SazzlesA · 13/05/2009 21:07

This reply has been deleted

Message withdrawn

SydneyB · 13/05/2009 21:17

Have you tried making a ridiculous over the top fuss of DS1 when DS2 hurts him and completely and utterly ignoring DS2? That way, he'll see that all his behaviour does is make you pay MORE attention to DS1 and less to him...

nappyaddict · 13/05/2009 21:19

He is only 3. He is not much more than a baby really. I really don't think all children of this age are able to understand methods of discipline. My DS is not much younger than yours (2.10) and wouldn't get them at all.

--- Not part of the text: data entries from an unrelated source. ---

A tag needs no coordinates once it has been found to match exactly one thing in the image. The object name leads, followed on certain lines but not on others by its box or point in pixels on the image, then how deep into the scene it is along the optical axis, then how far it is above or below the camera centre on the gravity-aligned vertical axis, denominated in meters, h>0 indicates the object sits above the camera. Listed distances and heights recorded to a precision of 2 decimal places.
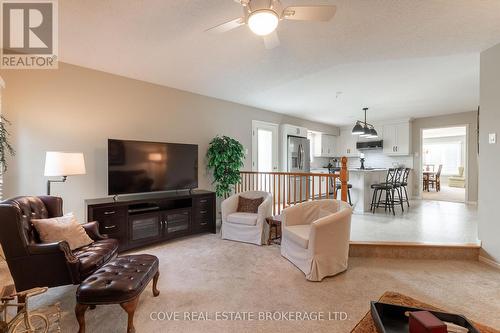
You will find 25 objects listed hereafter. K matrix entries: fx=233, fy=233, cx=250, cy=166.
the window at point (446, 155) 10.68 +0.43
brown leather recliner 1.84 -0.77
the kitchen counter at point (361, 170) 5.26 -0.13
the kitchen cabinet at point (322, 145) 7.91 +0.69
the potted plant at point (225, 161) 4.32 +0.07
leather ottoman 1.57 -0.86
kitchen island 5.09 -0.53
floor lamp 2.51 +0.01
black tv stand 3.01 -0.74
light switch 2.71 +0.30
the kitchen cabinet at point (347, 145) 8.29 +0.72
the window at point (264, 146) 5.54 +0.46
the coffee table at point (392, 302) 1.06 -0.75
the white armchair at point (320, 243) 2.44 -0.88
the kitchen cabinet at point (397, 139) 6.94 +0.78
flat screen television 3.22 -0.02
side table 3.47 -0.99
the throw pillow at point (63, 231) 2.09 -0.62
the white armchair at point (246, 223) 3.49 -0.90
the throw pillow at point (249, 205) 3.81 -0.66
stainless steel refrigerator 6.22 +0.27
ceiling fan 1.57 +1.08
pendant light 5.42 +0.80
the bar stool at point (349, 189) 5.24 -0.56
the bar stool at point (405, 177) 5.61 -0.32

With putting him in his bedroom don't say he is going there because he has been naughty or as a punishment. You don't want him to view his bedroom as a bad place. Explain he is going there to calm down and relax and get rid of his frustration and anger. Explain to him that you know he doesn't mean to hit out. He does it because he is frustrated and angry at his brother for messing his games up. He doesn't understand why he hits out. He does it because he is feeling something (frustration and anger) and doesn't know what it is or how to handle it. Explaining to him why he is hitting out and giving him words for those feelins will help him to understand what he is feeling and why he is feeling it. It will also help him to verbalise and explain his feelings to you. Going to his room to calm down is a way of dealing with this anger and frustration. Explain to him if his brother starts to annoy him instead of hitting him he can go to another part of the room or his bedroom so he can have some space to play on his own where he can calm down and his brother can't annoy him.

My methods are distraction and avoidance. Don't leave them alone together EVER. If you have to nip to the toilet take one of them with you or put the youngest in a travel cot/play pen. When they play together you need to be watching like a hawk. It is tiring but the only way to prevent things like this from happening.

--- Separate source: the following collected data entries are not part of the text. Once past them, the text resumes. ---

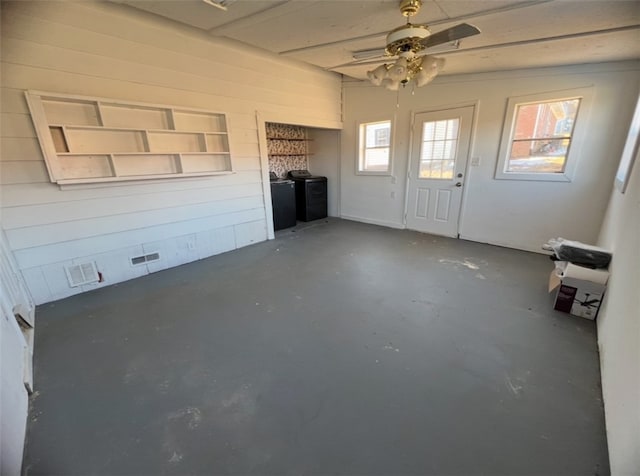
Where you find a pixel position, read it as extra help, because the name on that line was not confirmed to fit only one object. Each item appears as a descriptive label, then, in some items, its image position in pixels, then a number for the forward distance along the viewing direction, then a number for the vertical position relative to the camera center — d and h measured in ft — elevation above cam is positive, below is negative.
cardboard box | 7.47 -3.73
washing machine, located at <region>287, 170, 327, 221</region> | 18.56 -2.63
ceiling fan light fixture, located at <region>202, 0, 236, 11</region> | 7.64 +4.17
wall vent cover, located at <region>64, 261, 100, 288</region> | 9.29 -3.81
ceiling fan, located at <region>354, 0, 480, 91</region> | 6.35 +2.49
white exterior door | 14.05 -0.79
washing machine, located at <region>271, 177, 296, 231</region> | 16.59 -2.79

thisisyesterday · 13/05/2009 21:22

agree with everything nappyaddict said.

nappyaddict · 13/05/2009 21:38

Never in my time on MN do i think anyone has said that

posieparker · 13/05/2009 21:42

Nappyaddict, spot on.

These little balls of testosterone (pardon the pun) have no frontal lobe control of their feelings and frustration. keep reminding using firm tones when he hits and good praise when he's kind and remember to tell DS2 aswell!!

PS DS1 & 2 are 6 & 7 and it does not stop.....most days we have a red hand mark and tears on someone!!!